▶ [Exercise details]:
The word "like" may appear in some lines of the data; copy every such line.

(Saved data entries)
►

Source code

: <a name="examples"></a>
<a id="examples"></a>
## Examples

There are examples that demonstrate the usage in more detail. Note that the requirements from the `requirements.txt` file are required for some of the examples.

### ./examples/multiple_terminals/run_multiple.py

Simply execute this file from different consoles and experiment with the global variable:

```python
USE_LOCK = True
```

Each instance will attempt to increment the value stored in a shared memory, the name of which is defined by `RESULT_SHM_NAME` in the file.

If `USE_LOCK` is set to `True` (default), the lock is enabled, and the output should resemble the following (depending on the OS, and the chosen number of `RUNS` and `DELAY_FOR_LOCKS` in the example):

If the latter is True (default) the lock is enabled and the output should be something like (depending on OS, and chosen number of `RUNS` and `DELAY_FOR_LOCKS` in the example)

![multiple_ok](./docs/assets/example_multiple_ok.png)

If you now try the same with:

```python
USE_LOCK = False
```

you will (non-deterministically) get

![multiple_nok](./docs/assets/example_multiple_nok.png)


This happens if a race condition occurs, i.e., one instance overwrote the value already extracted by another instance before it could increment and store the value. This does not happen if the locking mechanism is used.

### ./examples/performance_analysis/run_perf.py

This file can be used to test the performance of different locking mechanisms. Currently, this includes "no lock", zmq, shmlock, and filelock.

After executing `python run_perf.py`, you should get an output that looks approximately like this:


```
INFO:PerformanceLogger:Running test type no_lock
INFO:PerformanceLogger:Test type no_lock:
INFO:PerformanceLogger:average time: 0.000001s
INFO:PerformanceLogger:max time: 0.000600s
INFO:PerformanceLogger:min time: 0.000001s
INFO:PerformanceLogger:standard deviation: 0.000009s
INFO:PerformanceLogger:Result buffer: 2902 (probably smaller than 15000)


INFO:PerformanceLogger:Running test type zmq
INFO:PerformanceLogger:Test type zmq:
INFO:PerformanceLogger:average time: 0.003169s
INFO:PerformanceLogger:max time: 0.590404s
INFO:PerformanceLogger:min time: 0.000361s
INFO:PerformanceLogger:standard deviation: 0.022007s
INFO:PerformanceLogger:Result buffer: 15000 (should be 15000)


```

◄

▶ [Exercise answer]:
If the latter is True (default) the lock is enabled and the output should be something like (depending on OS, and chosen number of `RUNS` and `DELAY_FOR_LOCKS` in the example)
After executing `python run_perf.py`, you should get an output that looks approximately like this:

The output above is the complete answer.